Was ich den Bruch des Zeitgetriebes nannte, das könnte sich im öffentlichen Selbstverständnis zunächst als der Bruch gezeigt haben, in den die Parteienlandschaft zerfiel. Seit ca. 1800 sitzen die Abgeordneten des französischen Parlaments links und rechts vom Stuhl des Parlamentspräsidenten, seit ca. 1800 bilden sie die uns geläufige Opposition. Diese Opposition larviert in Wahrheit jedoch eine Spaltung, die im Innern der Parteien selbst verlief. So wie wir auf dem Flügel der Rechten den Antagonismus von Interesse und Konvention („Kapitalismus“ und „Tradition“) beobachten können, so auf dem Flügel der Linken den Antagonismus von sozialer und wirtschaftlicher Liberalisierung. Beide Parteien strebten eine mögliche Versöhnung dieser Forderungen an. Beide scheiterten daran, daß sie nicht de facto, sondern lediglich de jure miteinander vereinbar waren.
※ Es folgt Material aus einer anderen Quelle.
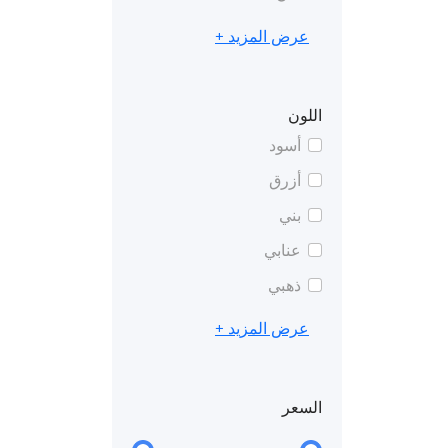
عرض المزيد +
اللون
أسود
أزرق
بني
عنابي
ذهبي
عرض المزيد +
السعر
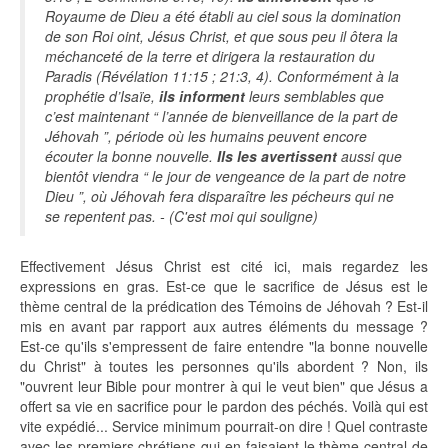
Royaume de Dieu a été établi au ciel sous la domination
de son Roi oint, Jésus Christ, et que sous peu il ôtera la
méchanceté de la terre et dirigera la restauration du
Paradis (Révélation 11:15 ; 21:3, 4). Conformément à la
prophétie d’Isaïe,
ils informent
leurs semblables que
c’est maintenant “ l’année de bienveillance de la part de
Jéhovah ”, période où les humains peuvent encore
écouter la bonne nouvelle.
Ils les avertissent
aussi que
bientôt viendra “ le jour de vengeance de la part de notre
Dieu ”, où Jéhovah fera disparaître les pécheurs qui ne
se repentent pas. - (C'est moi qui souligne)
Effectivement Jésus Christ est cité ici, mais regardez les
expressions en gras. Est-ce que le sacrifice de Jésus est le
thème central de la prédication des Témoins de Jéhovah ? Est-il
mis en avant par rapport aux autres éléments du message ?
Est-ce qu'ils s'empressent de faire entendre "la bonne nouvelle
du Christ" à toutes les personnes qu'ils abordent ? Non, ils
"ouvrent leur Bible pour montrer à qui le veut bien" que Jésus a
offert sa vie en sacrifice pour le pardon des péchés. Voilà qui est
vite expédié... Service minimum pourrait-on dire ! Quel contraste
avec les premiers chrétiens qui en faisaient le thème central de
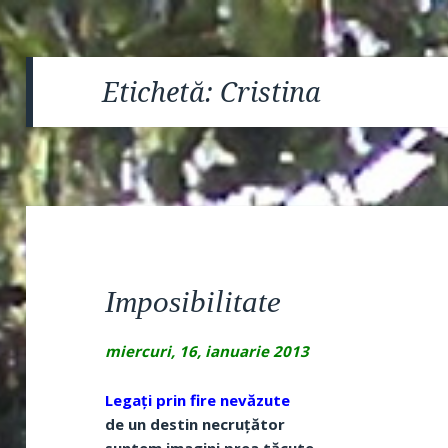
Etichetă:
Cristina
Imposibilitate
miercuri, 16, ianuarie 2013
Legați prin fire nevăzute
de un destin necruțător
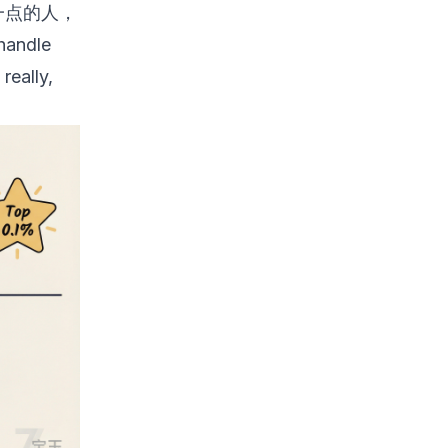
一点的人，
andle
really,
Die beiden kontroversen Forderungen, beide mit gleicher Stringenz erhoben, mussten daher in einen Regelkreis geraten, in dem sie sich wechselseitig sowohl stimulieren als blockieren konnten.


Schulden - Schuld


Im profanen Schuldverhältnis verbirgt sich offenbar ein sehr viel älteres - ein sakrales - Schuldverhältnis, das seine eigentümliche Stringenz erklären könnte. Auch der profane der beiden Vertragspartner, der Geldgeber, der „Gläubiger“, setzt sich ja noch an die Stelle eines Schöpfers, welcher das Leben lediglich verleiht, welcher Opfer dafür fordert („Zinsen“), um es schließlich, einem „unerforschlichen Ratschluß“ zufolge, wieder zurückzunehmen.